(Saved data entries)
————

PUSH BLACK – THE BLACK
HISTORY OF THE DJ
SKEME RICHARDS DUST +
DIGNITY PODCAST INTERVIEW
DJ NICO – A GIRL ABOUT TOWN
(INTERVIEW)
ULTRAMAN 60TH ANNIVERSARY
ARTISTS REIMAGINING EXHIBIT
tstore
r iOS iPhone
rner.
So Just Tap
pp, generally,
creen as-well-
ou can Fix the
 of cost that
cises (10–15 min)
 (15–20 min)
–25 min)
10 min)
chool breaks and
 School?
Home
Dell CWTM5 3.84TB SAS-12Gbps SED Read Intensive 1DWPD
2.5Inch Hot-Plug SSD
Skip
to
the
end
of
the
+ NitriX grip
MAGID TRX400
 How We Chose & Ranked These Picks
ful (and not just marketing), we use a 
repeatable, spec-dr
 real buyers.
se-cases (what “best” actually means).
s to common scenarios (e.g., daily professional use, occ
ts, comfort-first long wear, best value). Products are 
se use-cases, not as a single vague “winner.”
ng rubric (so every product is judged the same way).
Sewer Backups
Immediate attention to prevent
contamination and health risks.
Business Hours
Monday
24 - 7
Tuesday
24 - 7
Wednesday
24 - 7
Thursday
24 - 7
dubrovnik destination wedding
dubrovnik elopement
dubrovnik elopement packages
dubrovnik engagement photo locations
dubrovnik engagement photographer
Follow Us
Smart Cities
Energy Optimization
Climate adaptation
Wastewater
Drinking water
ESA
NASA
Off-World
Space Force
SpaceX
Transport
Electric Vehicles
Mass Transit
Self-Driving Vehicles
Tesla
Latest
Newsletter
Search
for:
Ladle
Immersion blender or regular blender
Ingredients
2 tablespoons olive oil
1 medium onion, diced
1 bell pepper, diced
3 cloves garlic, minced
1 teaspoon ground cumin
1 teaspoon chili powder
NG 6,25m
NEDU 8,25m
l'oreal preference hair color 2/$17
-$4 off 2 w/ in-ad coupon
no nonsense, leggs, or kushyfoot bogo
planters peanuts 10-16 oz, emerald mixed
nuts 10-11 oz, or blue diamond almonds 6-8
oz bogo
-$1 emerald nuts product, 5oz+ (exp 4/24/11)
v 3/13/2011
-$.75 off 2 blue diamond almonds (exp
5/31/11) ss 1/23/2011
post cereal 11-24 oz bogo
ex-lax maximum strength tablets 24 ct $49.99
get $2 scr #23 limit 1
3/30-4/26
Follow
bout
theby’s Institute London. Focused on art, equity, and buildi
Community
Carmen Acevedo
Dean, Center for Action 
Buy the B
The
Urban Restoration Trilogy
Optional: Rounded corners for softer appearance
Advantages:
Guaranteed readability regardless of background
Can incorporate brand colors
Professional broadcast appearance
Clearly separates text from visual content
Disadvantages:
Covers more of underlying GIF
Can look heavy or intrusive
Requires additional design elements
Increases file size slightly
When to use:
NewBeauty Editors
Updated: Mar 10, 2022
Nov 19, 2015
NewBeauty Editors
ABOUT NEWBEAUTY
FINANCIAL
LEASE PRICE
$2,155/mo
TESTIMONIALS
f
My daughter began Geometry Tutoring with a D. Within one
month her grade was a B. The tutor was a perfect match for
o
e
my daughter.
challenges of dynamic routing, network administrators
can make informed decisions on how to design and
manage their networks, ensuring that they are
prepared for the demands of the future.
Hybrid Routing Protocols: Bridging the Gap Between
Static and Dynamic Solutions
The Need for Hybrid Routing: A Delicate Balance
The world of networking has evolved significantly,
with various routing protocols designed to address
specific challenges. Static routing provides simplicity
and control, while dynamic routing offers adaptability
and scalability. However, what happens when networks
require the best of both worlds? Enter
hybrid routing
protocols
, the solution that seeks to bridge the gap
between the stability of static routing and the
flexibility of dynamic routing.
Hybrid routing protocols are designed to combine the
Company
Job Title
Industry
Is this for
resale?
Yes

————

(REQUEST) Copy out the lines of the data from the beginning through the line containing "cises (10–15 min)", keeping both ends.

(ANSWER BOX)
PUSH BLACK – THE BLACK
HISTORY OF THE DJ
SKEME RICHARDS DUST +
DIGNITY PODCAST INTERVIEW
DJ NICO – A GIRL ABOUT TOWN
(INTERVIEW)
ULTRAMAN 60TH ANNIVERSARY
ARTISTS REIMAGINING EXHIBIT
tstore
r iOS iPhone
rner.
So Just Tap
pp, generally,
creen as-well-
ou can Fix the
 of cost that
cises (10–15 min)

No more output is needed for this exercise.